Request: Write out the lines of the listing below character for character, from its first line up to and including the line containing "- an. Teilnehmer kommen bei".

Excerpted records:
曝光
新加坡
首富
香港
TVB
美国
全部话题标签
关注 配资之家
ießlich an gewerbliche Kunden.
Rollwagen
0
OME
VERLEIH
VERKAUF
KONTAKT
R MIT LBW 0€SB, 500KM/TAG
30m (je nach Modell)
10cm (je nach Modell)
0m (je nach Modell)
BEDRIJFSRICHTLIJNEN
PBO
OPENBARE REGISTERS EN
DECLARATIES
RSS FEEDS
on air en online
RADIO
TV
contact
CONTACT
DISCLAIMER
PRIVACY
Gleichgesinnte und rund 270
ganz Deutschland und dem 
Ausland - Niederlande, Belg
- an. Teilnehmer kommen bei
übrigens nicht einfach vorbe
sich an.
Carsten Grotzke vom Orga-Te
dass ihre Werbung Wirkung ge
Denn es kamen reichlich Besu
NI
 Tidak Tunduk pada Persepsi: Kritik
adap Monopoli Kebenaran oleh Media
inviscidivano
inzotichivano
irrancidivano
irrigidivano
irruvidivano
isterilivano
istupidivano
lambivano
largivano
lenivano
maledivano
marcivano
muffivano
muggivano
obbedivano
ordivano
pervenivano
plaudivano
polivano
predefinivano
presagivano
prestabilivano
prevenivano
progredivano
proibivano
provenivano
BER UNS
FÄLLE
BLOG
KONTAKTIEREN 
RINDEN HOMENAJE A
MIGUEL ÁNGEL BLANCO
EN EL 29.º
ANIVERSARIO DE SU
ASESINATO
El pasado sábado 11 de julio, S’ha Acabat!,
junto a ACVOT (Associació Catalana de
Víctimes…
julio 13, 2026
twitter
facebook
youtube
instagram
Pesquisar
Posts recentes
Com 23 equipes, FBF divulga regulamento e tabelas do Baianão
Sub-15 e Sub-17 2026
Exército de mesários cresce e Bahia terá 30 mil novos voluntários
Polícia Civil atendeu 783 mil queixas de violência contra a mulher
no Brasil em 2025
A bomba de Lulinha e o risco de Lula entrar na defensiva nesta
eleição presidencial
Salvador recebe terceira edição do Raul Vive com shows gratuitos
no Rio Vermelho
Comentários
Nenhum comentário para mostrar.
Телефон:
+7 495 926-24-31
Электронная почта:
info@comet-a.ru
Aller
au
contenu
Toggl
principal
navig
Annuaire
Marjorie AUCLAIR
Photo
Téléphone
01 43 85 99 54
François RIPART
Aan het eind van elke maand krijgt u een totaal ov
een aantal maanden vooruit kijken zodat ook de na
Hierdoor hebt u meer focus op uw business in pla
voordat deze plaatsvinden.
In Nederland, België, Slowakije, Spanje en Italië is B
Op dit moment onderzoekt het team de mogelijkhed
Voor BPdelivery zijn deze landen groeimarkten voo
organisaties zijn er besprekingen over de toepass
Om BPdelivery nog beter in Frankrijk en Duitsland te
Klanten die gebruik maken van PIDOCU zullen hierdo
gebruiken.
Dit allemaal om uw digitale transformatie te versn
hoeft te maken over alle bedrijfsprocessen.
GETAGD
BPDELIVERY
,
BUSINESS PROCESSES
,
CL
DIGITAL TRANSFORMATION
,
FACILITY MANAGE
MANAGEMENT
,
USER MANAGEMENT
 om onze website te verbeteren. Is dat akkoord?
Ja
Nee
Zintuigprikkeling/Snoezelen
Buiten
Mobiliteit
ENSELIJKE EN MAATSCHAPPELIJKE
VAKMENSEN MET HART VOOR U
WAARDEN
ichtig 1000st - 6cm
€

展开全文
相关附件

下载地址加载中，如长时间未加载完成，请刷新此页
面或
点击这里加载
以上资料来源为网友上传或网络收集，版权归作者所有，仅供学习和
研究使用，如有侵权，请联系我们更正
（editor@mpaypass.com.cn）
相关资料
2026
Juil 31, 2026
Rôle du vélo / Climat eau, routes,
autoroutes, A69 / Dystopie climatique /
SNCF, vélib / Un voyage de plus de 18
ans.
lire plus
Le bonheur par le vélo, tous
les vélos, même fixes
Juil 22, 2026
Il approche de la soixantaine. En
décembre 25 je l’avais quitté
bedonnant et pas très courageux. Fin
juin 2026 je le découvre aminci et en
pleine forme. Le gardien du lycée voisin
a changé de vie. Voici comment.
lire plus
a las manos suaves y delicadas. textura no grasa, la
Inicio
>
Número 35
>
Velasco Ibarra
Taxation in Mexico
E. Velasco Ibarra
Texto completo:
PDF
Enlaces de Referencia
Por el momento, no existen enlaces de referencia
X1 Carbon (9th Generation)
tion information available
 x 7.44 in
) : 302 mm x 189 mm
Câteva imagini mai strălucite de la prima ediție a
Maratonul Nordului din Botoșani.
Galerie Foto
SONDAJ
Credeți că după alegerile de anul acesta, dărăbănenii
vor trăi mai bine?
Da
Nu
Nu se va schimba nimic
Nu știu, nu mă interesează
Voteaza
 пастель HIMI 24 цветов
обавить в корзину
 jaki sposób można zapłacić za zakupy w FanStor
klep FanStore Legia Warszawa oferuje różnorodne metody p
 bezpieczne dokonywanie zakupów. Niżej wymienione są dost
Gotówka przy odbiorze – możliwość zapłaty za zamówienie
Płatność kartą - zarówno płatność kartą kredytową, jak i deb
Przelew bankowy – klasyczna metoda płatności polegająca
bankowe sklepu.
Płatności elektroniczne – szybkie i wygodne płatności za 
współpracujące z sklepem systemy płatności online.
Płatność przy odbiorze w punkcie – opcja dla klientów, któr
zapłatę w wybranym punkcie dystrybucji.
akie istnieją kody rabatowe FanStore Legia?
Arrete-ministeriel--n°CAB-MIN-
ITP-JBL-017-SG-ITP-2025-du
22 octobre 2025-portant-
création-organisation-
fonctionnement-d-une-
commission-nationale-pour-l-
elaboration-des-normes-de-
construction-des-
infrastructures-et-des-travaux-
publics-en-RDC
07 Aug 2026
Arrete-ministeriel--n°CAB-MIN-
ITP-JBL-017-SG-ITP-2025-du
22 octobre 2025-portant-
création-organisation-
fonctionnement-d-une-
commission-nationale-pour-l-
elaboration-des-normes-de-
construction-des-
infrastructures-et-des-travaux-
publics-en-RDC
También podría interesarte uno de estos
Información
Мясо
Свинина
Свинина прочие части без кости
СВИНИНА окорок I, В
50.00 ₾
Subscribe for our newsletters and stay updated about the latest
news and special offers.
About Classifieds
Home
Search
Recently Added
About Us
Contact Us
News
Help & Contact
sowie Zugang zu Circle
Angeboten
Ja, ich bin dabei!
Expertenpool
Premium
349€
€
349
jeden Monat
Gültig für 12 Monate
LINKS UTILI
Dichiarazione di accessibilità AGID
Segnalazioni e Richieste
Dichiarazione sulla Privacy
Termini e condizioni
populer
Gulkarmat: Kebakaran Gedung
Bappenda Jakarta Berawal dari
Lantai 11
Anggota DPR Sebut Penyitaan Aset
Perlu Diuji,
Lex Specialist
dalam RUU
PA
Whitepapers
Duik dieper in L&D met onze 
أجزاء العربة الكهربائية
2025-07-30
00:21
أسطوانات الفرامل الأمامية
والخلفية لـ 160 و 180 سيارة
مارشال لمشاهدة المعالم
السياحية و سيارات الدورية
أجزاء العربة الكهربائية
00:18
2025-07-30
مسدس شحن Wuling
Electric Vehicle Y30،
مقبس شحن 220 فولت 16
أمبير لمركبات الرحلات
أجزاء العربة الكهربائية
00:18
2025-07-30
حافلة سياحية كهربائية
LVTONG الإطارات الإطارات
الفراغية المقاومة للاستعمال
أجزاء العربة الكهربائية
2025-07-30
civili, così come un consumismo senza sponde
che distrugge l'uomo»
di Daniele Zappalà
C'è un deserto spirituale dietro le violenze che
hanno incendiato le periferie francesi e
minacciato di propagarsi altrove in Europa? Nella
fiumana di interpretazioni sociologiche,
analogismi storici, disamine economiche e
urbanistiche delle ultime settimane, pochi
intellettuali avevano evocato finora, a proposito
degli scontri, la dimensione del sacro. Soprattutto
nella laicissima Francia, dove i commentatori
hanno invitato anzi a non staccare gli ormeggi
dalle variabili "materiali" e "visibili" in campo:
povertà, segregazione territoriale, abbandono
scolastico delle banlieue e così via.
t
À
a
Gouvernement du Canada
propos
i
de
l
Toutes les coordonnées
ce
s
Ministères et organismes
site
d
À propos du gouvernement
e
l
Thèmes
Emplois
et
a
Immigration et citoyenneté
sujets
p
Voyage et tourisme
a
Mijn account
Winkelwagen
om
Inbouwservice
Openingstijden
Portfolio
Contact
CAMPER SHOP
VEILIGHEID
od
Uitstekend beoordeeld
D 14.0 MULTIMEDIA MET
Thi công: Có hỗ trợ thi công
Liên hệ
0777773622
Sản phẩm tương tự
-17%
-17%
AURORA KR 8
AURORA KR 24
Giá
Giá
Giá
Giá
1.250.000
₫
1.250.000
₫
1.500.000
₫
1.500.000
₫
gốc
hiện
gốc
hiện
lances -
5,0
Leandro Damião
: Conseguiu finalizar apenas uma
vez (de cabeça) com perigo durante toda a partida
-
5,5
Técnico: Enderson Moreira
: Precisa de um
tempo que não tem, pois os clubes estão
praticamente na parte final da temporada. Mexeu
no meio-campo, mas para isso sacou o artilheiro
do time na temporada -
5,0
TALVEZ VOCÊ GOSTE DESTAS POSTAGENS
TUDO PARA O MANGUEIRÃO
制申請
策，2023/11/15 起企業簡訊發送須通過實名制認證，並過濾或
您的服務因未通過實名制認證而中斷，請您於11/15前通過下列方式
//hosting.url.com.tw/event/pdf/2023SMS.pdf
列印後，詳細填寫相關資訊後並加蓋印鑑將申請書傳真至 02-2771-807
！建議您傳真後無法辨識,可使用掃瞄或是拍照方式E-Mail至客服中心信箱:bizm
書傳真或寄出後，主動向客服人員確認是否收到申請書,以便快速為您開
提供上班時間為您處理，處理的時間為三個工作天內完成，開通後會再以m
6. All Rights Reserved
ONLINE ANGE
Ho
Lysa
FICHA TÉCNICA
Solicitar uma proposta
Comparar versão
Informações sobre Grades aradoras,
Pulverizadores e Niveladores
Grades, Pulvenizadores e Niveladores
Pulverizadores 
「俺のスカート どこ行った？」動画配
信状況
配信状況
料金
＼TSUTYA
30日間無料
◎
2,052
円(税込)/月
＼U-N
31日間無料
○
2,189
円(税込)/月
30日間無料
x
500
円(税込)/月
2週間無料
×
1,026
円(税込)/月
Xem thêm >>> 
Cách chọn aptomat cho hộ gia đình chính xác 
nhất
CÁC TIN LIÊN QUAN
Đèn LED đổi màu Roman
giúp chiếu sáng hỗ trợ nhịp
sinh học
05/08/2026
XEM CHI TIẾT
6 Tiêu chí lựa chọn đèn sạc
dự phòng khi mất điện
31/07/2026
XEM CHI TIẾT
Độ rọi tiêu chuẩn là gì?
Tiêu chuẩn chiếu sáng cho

Result of the task:
曝光
新加坡
首富
香港
TVB
美国
全部话题标签
关注 配资之家
ießlich an gewerbliche Kunden.
Rollwagen
0
OME
VERLEIH
VERKAUF
KONTAKT
R MIT LBW 0€SB, 500KM/TAG
30m (je nach Modell)
10cm (je nach Modell)
0m (je nach Modell)
BEDRIJFSRICHTLIJNEN
PBO
OPENBARE REGISTERS EN
DECLARATIES
RSS FEEDS
on air en online
RADIO
TV
contact
CONTACT
DISCLAIMER
PRIVACY
Gleichgesinnte und rund 270
ganz Deutschland und dem 
Ausland - Niederlande, Belg
- an. Teilnehmer kommen bei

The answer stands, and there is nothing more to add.